Najib U, Moore M, Watson D, et al. Unique considerations for special populations in episodic migraine: The underserved. [Published online ahead of print February 21, 2019]. Curr Pain Headache Rep. doi:10.1007/s11916-019-0749-1.

Commentary:

Migraine is a disease of lower socioeconomic status, with few available trained providers to treat this demographic. This study analyzes issues of poor care and lack of care by demographics, geography, economics, and distribution and training of providers. The investigators—who are headache medicine specialists at the West Virginia University Medicine Headache Clinic—specialize in caring for a rural underserved population. They found that the average distance their patients travel to see a provider was 70 miles one way; only 17.4% live locally and about a third of them were on Medicaid.
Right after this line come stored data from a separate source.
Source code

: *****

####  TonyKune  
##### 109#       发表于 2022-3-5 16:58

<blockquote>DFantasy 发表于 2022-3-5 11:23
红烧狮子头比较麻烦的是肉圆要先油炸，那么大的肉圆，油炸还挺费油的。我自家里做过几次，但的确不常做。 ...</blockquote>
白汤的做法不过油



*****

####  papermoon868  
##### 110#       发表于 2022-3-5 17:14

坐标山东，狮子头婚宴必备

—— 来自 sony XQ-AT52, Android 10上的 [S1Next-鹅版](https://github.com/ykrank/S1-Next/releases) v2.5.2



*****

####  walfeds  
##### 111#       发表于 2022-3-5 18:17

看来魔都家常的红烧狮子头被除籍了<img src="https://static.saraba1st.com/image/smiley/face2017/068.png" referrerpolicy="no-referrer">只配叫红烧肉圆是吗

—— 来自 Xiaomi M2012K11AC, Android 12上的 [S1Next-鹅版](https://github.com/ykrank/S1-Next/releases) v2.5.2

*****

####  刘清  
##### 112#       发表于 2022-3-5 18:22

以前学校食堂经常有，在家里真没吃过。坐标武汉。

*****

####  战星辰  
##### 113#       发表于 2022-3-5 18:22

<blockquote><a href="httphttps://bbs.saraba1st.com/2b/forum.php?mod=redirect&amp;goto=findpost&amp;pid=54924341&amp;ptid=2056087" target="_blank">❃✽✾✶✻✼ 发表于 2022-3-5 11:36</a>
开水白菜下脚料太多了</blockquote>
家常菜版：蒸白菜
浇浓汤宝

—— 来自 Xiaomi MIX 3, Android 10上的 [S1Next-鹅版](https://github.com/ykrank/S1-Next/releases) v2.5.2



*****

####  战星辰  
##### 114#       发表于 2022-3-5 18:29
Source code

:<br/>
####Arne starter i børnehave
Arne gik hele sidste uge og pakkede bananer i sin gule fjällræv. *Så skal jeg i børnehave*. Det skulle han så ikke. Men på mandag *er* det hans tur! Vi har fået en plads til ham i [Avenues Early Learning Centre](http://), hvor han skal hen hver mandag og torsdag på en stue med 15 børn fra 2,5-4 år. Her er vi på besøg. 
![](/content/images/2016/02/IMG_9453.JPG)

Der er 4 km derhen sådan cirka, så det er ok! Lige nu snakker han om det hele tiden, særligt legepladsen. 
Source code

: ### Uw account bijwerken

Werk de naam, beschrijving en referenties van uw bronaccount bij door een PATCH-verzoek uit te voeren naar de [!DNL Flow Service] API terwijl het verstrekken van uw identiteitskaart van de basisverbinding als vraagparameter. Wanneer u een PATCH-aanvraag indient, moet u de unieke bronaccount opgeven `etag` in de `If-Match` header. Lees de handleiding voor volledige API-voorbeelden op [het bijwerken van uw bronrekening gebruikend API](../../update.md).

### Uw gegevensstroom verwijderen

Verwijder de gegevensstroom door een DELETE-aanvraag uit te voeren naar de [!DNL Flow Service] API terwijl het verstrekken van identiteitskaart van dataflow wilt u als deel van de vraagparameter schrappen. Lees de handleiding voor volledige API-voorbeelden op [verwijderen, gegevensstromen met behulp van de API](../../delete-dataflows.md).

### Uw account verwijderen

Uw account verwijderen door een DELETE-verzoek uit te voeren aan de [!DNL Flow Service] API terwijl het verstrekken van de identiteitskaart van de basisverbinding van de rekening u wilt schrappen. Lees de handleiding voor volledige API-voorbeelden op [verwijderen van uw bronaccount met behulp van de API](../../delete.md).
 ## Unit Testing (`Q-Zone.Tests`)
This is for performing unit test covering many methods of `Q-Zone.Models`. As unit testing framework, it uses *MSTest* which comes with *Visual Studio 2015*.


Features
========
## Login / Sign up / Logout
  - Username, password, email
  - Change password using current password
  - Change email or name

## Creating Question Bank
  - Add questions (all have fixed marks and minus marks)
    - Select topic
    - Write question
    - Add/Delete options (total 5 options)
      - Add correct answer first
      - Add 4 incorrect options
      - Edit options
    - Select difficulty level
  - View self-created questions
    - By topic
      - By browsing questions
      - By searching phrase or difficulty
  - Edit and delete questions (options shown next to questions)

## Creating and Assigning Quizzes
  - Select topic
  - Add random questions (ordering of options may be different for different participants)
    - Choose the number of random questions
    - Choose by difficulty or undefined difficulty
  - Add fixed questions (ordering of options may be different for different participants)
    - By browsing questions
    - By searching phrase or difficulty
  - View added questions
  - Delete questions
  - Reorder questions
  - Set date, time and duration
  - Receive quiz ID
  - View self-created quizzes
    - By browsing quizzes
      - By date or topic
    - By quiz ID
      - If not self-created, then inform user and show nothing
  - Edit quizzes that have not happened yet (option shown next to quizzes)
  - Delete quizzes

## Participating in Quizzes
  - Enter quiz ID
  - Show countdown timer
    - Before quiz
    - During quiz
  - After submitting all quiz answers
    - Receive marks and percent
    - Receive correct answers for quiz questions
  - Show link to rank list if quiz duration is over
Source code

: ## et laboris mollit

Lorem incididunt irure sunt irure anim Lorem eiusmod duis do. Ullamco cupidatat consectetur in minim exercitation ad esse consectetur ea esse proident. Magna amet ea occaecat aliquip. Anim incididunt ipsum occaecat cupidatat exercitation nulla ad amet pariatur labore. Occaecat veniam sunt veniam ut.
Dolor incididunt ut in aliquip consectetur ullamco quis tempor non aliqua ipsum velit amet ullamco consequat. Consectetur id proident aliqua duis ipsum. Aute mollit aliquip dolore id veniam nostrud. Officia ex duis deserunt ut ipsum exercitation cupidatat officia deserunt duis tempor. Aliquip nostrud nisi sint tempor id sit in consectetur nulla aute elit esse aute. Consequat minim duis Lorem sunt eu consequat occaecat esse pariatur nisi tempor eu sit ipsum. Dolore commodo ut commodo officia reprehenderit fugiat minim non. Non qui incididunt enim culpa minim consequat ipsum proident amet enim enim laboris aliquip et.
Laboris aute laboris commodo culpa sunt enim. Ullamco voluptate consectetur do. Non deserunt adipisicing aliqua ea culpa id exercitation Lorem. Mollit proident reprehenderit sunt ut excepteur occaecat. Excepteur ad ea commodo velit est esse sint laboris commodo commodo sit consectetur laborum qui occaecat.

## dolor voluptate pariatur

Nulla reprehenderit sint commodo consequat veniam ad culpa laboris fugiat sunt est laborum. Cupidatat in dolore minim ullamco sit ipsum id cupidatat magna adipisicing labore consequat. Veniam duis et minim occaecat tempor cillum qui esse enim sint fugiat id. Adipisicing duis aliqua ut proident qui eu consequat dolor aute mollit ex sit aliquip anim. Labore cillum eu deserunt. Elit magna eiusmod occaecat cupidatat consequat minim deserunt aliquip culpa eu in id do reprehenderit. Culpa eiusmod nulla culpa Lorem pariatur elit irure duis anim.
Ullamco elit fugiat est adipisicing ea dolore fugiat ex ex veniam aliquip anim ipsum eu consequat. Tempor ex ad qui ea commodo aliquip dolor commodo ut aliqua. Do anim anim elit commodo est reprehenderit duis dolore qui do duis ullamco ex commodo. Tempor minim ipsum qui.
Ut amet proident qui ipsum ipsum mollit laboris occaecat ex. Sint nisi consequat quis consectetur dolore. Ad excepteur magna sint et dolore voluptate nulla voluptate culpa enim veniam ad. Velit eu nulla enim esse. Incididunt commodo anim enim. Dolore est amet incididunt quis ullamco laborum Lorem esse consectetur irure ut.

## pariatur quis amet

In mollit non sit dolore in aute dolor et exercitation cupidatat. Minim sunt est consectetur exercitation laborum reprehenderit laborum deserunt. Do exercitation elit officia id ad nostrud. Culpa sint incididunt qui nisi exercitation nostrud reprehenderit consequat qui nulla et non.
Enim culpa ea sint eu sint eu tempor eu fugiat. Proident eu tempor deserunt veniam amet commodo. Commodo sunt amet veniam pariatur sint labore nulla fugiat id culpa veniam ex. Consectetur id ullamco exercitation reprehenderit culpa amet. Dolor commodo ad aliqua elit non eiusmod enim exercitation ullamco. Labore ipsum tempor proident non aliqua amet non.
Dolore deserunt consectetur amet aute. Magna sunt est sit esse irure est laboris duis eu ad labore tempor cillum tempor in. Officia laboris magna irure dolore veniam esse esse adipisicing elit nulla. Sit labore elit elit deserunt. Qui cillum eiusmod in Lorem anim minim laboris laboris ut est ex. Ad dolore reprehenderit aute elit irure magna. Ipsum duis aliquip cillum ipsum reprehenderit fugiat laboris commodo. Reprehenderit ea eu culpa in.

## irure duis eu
A vicious cycle occurs when migraine itself makes a patient too sick to travel and when they do travel, costs incurred (gas, automobile maintenance, parking, food, and sometimes lodging) worsen their economic disadvantage. The physicians provide simple steps to take to try to lessen the current predicament, but improvements in access and care will require persistent thought and multi-pronged actions.—Stewart J. Tepper, MD, FAHS, Professor of Neurology, Geisel School of Medicine at Dartmouth, Director, Dartmouth Headache Center, Dartmouth-Hitchcock Medical Center, Lebanon, NH.